15. Is the rift triggered by the nukes, a result that comes after the destruction of the planet, or by the gods themselves?

You ask great questions. This is explained in the later books as the worldbuilding takes on a larger role 😏

16. What can we expect to read in the next book in the Rift Cycle series?

Without giving too much away, Kyder takes revenge for the events of last book, so lots of blood and brutality, and Rune joins a military academy to honor the memory of her late twin, but she has trouble fitting in after life in a gang.

17. Authors often hide easter eggs in their stories. Are there any clues to where we can find these? What do they mean??

I feel really boring saying this, but since the story is so in-your-face, I didn’t hide any easter eggs in this one that I can remember. There is a very subtle reference to a huge plot point later on regarding one of the main characters, but I don’t want to give anything away 😏.

18. You mentioned on your website that you found writing to be therapeutic and that oftentimes the writing would become a mirror. Are you willing to share what you saw in the mirror?

Kyder. LOL jk…or kind of 🤣. Basically, I was diagnosed with various mental illnesses at an early age, but I always felt like if I accepted the diagnoses, I would be using them as an excuse (which obviously isn’t the case). When I started writing Edge of the Breach, and especially through the character of Kyder, I learned to accept the mental illnesses I have and be kind to myself if I have an off day or week or month. You would never tell someone with a broken leg to sprint on it, so I applied the same concept to mental illness. I allowed myself a “crutch” of lower productivity and relaxation when I needed to just tread water, to just get through. I was also grappling with my sexuality and identity throughout this whole series, and fought my queerness for years before allowing this book to be my mirror.

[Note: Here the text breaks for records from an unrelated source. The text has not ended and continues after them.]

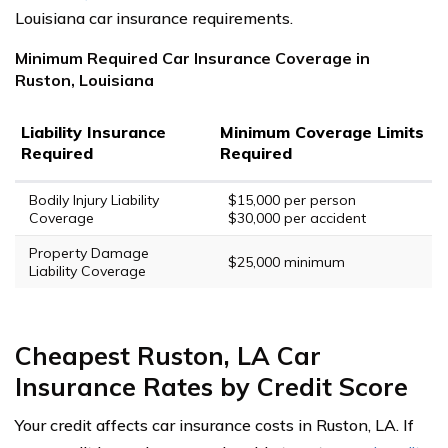
Louisiana car insurance requirements.
Minimum Required Car Insurance Coverage in
Ruston, Louisiana
Liability Insurance
Minimum Coverage Limits
Required
Required
Bodily Injury Liability
$15,000 per person
Coverage
$30,000 per accident
Property Damage
$25,000 minimum
Liability Coverage
Cheapest Ruston, LA Car
Insurance Rates by Credit Score
Your credit affects car insurance costs in Ruston, LA. If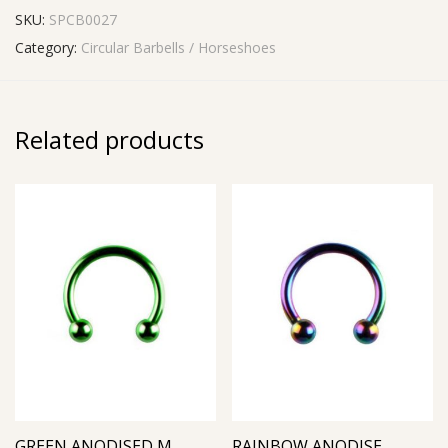
SKU:
SPCB0027
Category:
Circular Barbells / Horseshoes
Related products
GREEN ANODISED MICRO CIRCULAR BARBELL
RAINBOW ANODISED MICRO CIRCULAR BARBELL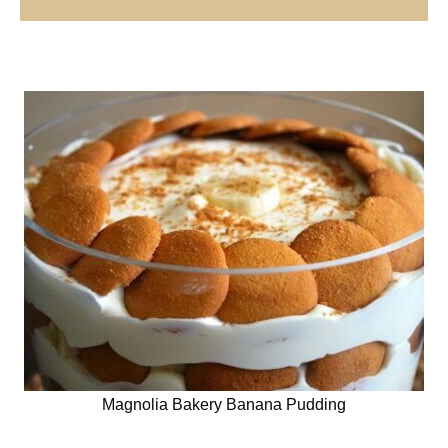
Magnolia Bakery Banana Pudding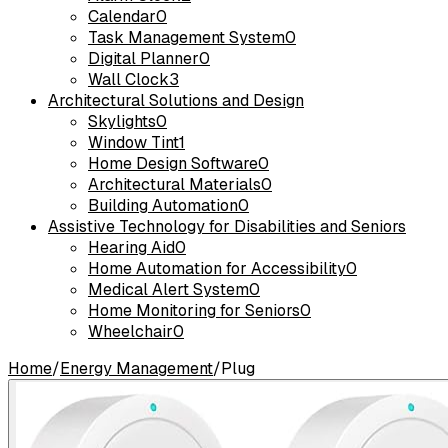
Calendar
0
Task Management System
0
Digital Planner
0
Wall Clock
3
Architectural Solutions and Design
Skylights
0
Window Tint
1
Home Design Software
0
Architectural Materials
0
Building Automation
0
Assistive Technology for Disabilities and Seniors
Hearing Aid
0
Home Automation for Accessibility
0
Medical Alert System
0
Home Monitoring for Seniors
0
Wheelchair
0
Home
/
Energy Management
/
Plug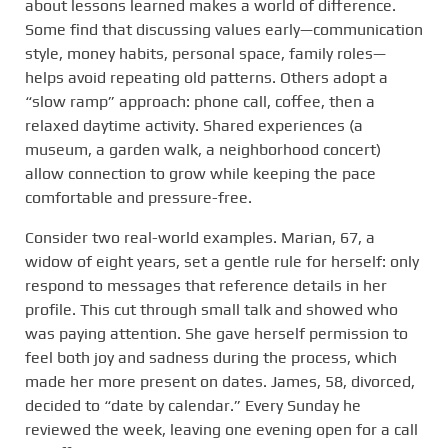
about lessons learned makes a world of difference.
Some find that discussing values early—communication
style, money habits, personal space, family roles—
helps avoid repeating old patterns. Others adopt a
“slow ramp” approach: phone call, coffee, then a
relaxed daytime activity. Shared experiences (a
museum, a garden walk, a neighborhood concert)
allow connection to grow while keeping the pace
comfortable and pressure-free.
Consider two real-world examples. Marian, 67, a
widow of eight years, set a gentle rule for herself: only
respond to messages that reference details in her
profile. This cut through small talk and showed who
was paying attention. She gave herself permission to
feel both joy and sadness during the process, which
made her more present on dates. James, 58, divorced,
decided to “date by calendar.” Every Sunday he
reviewed the week, leaving one evening open for a call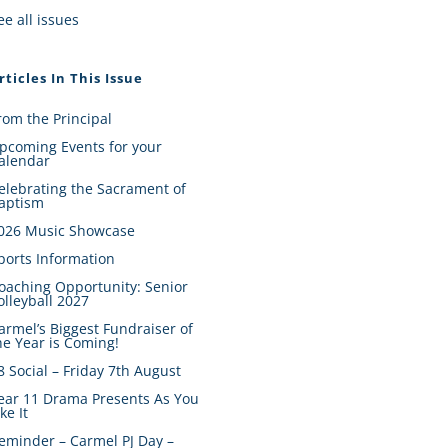
ee all issues
rticles In This Issue
rom the Principal
pcoming Events for your
alendar
elebrating the Sacrament of
aptism
026 Music Showcase
ports Information
oaching Opportunity: Senior
olleyball 2027
armel’s Biggest Fundraiser of
he Year is Coming!
8 Social – Friday 7th August
ear 11 Drama Presents As You
ike It
eminder – Carmel PJ Day –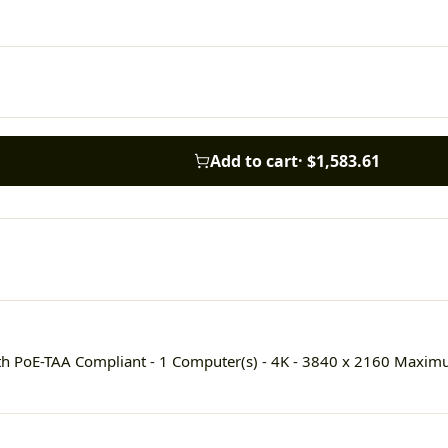
Add to cart
·
$1,583.61
h PoE-TAA Compliant - 1 Computer(s) - 4K - 3840 x 2160 Maximum 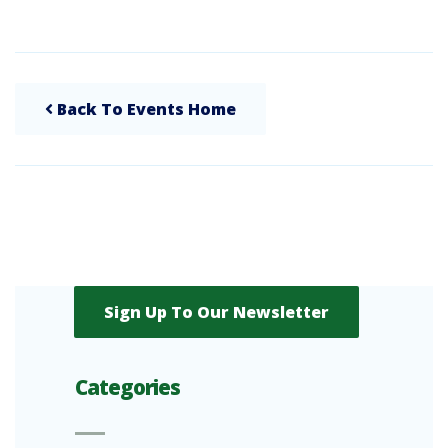
Back To Events Home
Sign Up To Our Newsletter
Categories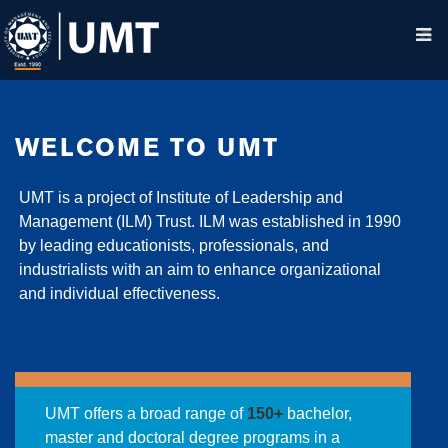
WELCOME TO UMT
UMT is a project of Institute of Leadership and
Management (ILM) Trust. ILM was established in 1990
by leading educationists, professionals, and
industrialists with an aim to enhance organizational
and individual effectiveness.
UMT offers a broad range of
150+
bachelor,
master and doctoral degree programs in a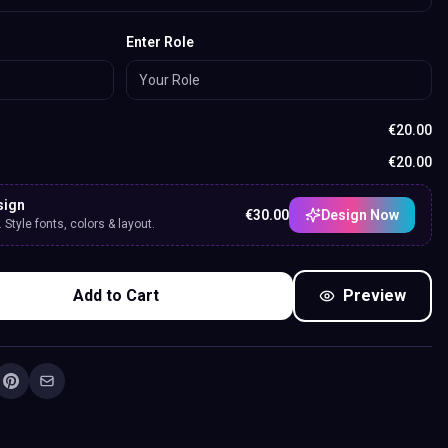
Enter Role
€
20.00
€
20.00
sign
€
30.00
Design Now
Style fonts, colors & layout.
Add to Cart
Preview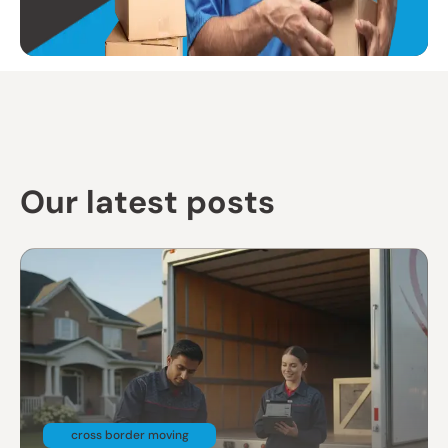
Our latest posts
cross border moving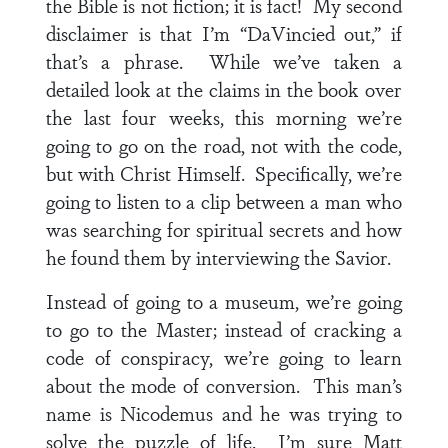
the Bible is not fiction; it is fact! My second
disclaimer is that I’m “DaVincied out,” if
that’s a phrase. While we’ve taken a
detailed look at the claims in the book over
the last four weeks, this morning we’re
going to go on the road, not with the code,
but with Christ Himself. Specifically, we’re
going to listen to a clip between a man who
was searching for spiritual secrets and how
he found them by interviewing the Savior.
Instead of going to a museum, we’re going
to go to the Master; instead of cracking a
code of conspiracy, we’re going to learn
about the mode of conversion. This man’s
name is Nicodemus and he was trying to
solve the puzzle of life. I’m sure Matt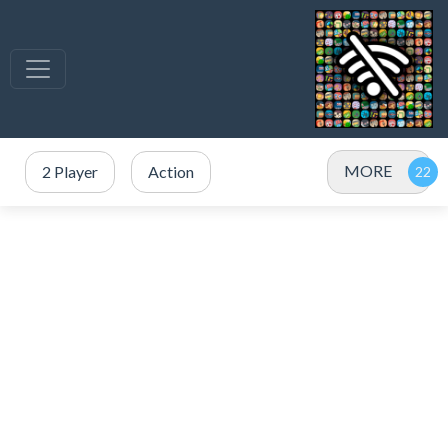
MORE
2 Player
Action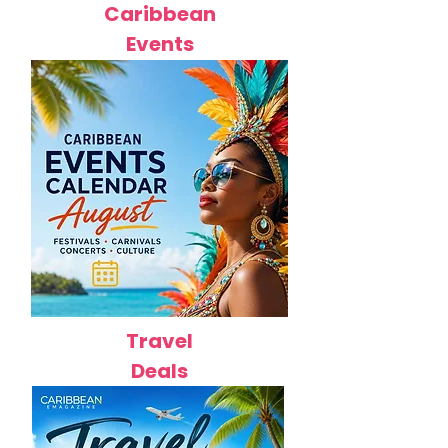
Caribbean
Events
Travel
Deals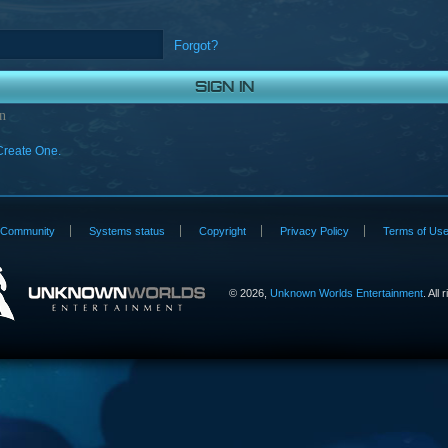
Forgot?
n
Create One.
Community
Systems status
Copyright
Privacy Policy
Terms of Us
©
2026,
Unknown Worlds Entertainment
. All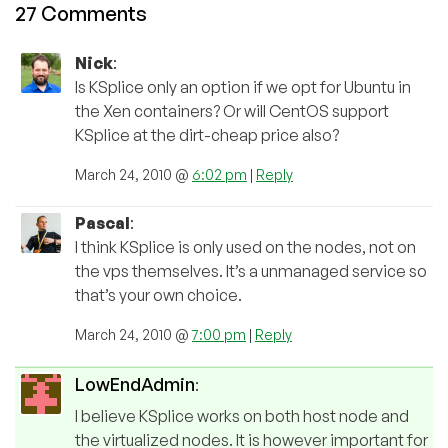
27 Comments
Nick
:
Is KSplice only an option if we opt for Ubuntu in
the Xen containers? Or will CentOS support
KSplice at the dirt-cheap price also?
March 24, 2010 @
6:02 pm
|
Reply
Pascal
:
I think KSplice is only used on the nodes, not on
the vps themselves. It’s a unmanaged service so
that’s your own choice.
March 24, 2010 @
7:00 pm
|
Reply
LowEndAdmin
:
I believe KSplice works on both host node and
the virtualized nodes. It is however important for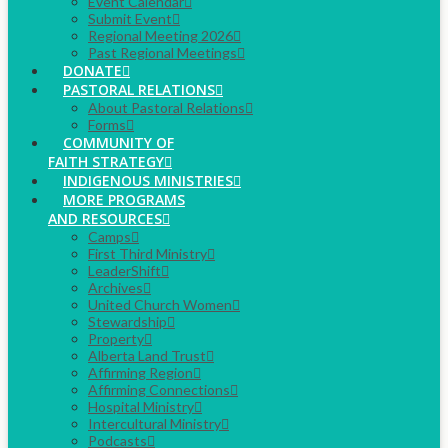
Event Calendar
Submit Event
Regional Meeting 2026
Past Regional Meetings
DONATE
PASTORAL RELATIONS
About Pastoral Relations
Forms
COMMUNITY OF
FAITH STRATEGY
INDIGENOUS MINISTRIES
MORE PROGRAMS
AND RESOURCES
Camps
First Third Ministry
LeaderShift
Archives
United Church Women
Stewardship
Property
Alberta Land Trust
Affirming Region
Affirming Connections
Hospital Ministry
Intercultural Ministry
Podcasts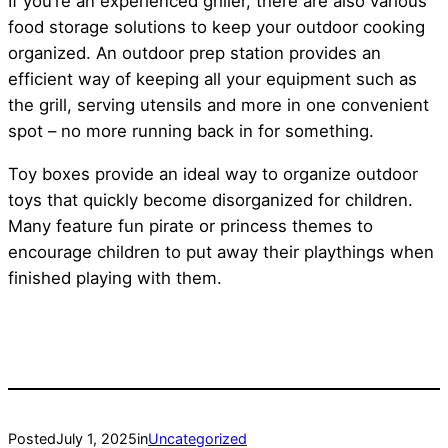
If you’re an experienced griller, there are also various
food storage solutions to keep your outdoor cooking
organized. An outdoor prep station provides an
efficient way of keeping all your equipment such as
the grill, serving utensils and more in one convenient
spot – no more running back in for something.
Toy boxes provide an ideal way to organize outdoor
toys that quickly become disorganized for children.
Many feature fun pirate or princess themes to
encourage children to put away their playthings when
finished playing with them.
Posted
July 1, 2025
in
Uncategorized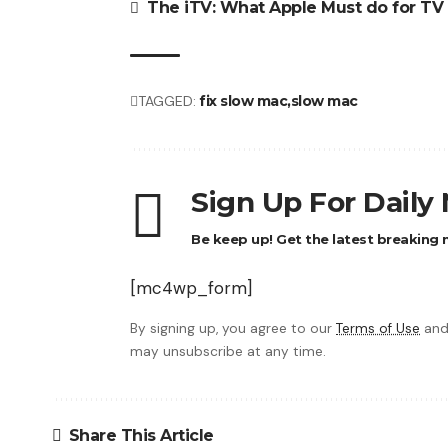
The iTV: What Apple Must do for TV
TAGGED:
fix slow mac
slow mac
Sign Up For Daily
Be keep up! Get the latest breaking n
[mc4wp_form]
By signing up, you agree to our
Terms of Use
and
may unsubscribe at any time.
Share This Article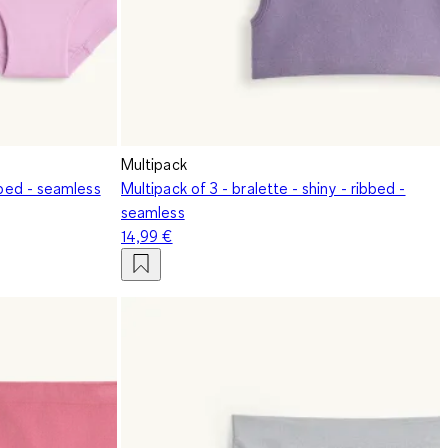
Multipack
bbed - seamless
Multipack of 3 - bralette - shiny - ribbed -
seamless
14,99 €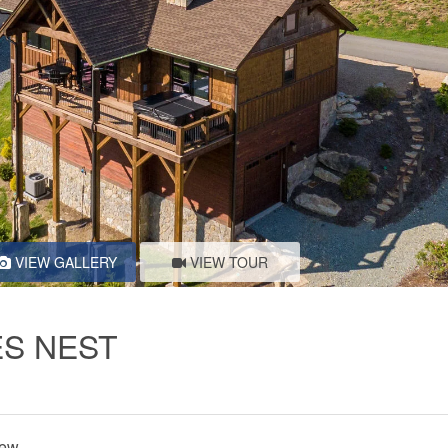
VIEW GALLERY
VIEW TOUR
ES NEST
iew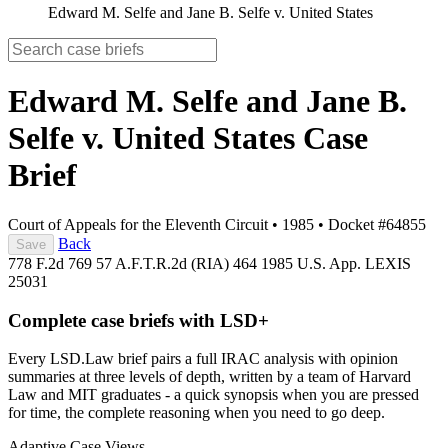
Edward M. Selfe and Jane B. Selfe v. United States
Edward M. Selfe and Jane B.
Selfe v. United States
Case
Brief
Court of Appeals for the Eleventh Circuit
•
1985
•
Docket #64855
Back
Save
778 F.2d 769
57 A.F.T.R.2d (RIA) 464
1985 U.S. App. LEXIS
25031
Complete case briefs with LSD+
Every LSD.Law brief pairs a full IRAC analysis with opinion
summaries at three levels of depth, written by a team of Harvard
Law and MIT graduates - a quick synopsis when you are pressed
for time, the complete reasoning when you need to go deep.
Adaptive Case Views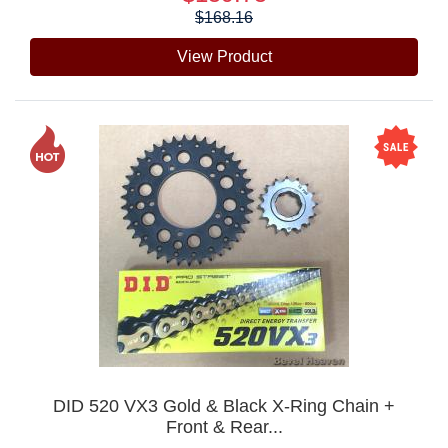
$168.16
View Product
DID 520 VX3 Gold & Black X-Ring Chain +
Front & Rear...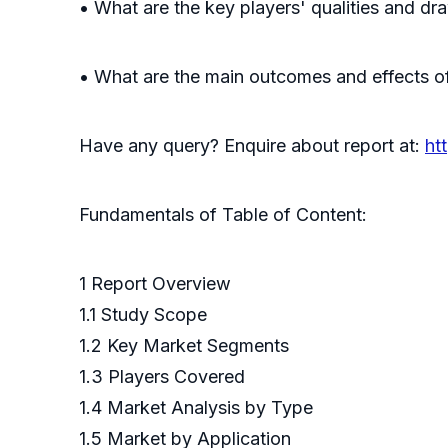
• What are the key players' qualities and d
• What are the main outcomes and effects of
Have any query? Enquire about report at:
ht
Fundamentals of Table of Content:
1 Report Overview
1.1 Study Scope
1.2 Key Market Segments
1.3 Players Covered
1.4 Market Analysis by Type
1.5 Market by Application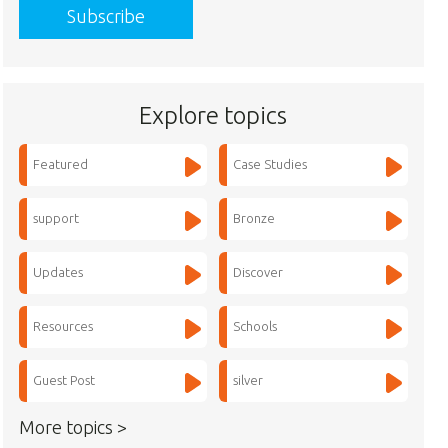
Explore topics
Featured
Case Studies
support
Bronze
Updates
Discover
Resources
Schools
Guest Post
silver
More topics >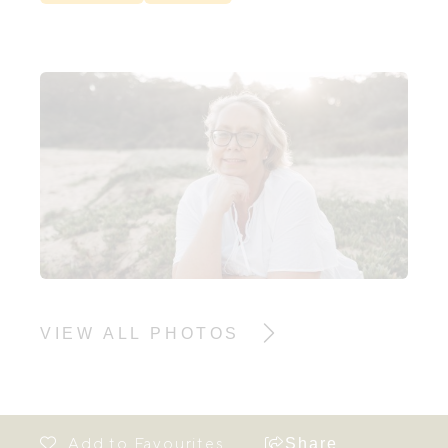
VIEW ALL PHOTOS
Share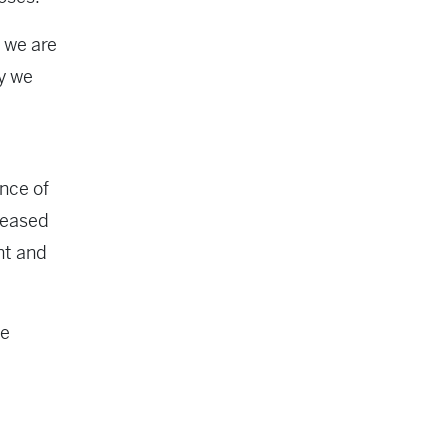
, we are
ay we
t
ance of
creased
nt and
he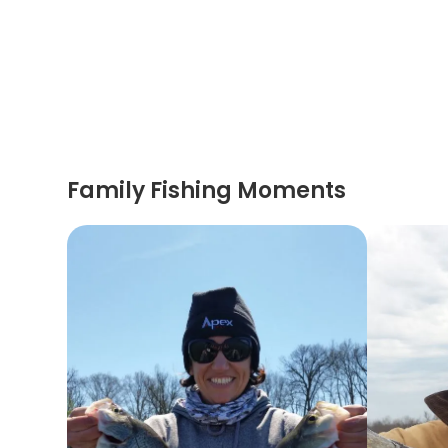
Family Fishing Moments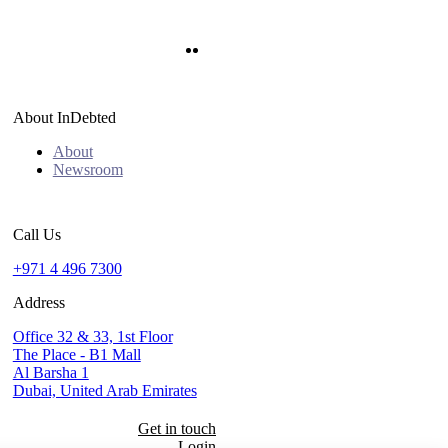
Twitter
LinkedIn
About InDebted
About
Newsroom
Call Us
+971 4 496 7300
Address
Office 32 & 33, 1st Floor
The Place - B1 Mall
Al Barsha 1
Dubai, United Arab Emirates
Get in touch
Login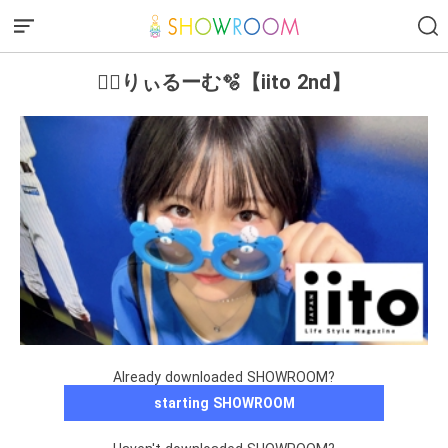
❤️‍🔥りぃるーむ🫧【iito 2nd】
Already downloaded SHOWROOM?
starting SHOWROOM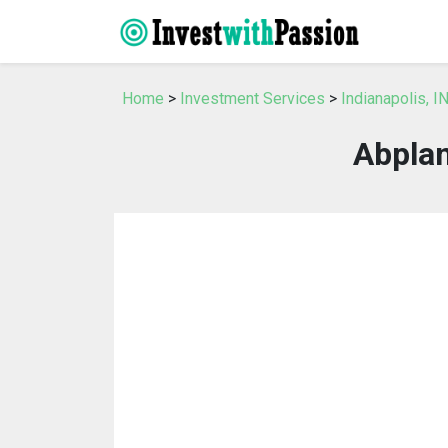
Home
>
Investment Services
>
Indianapolis, 
Abplan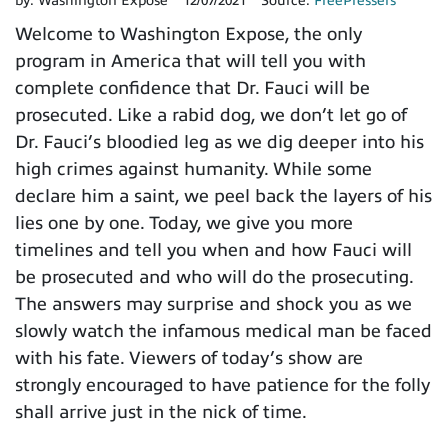
by:
Washington Expose
12/07/2021
Source:
FreePressers
Welcome to Washington Expose, the only
program in America that will tell you with
complete confidence that Dr. Fauci will be
prosecuted. Like a rabid dog, we don’t let go of
Dr. Fauci’s bloodied leg as we dig deeper into his
high crimes against humanity. While some
declare him a saint, we peel back the layers of his
lies one by one. Today, we give you more
timelines and tell you when and how Fauci will
be prosecuted and who will do the prosecuting.
The answers may surprise and shock you as we
slowly watch the infamous medical man be faced
with his fate. Viewers of today’s show are
strongly encouraged to have patience for the folly
shall arrive just in the nick of time.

19. Edge of the Breach is the first in a series and it is assumed that we can expect more from you. Do you ever wish there was another topic or story line that you could pursue on the side, or does this series cover everything you wish to explore?

I poured my soul into this series (four books in total), and it consumed every part of me, so at the moment, I don’t feel the need to explore another topic. Though I am in the nascent stages of drafting a stand-alone that is more sci-fi-esque.

20. Do you have anything else you’d like to share regarding your work, personal life, random tidbits just for fun?

Your questions were so wonderful and thorough that I don’t have anything else to add! Thanks so much for having me!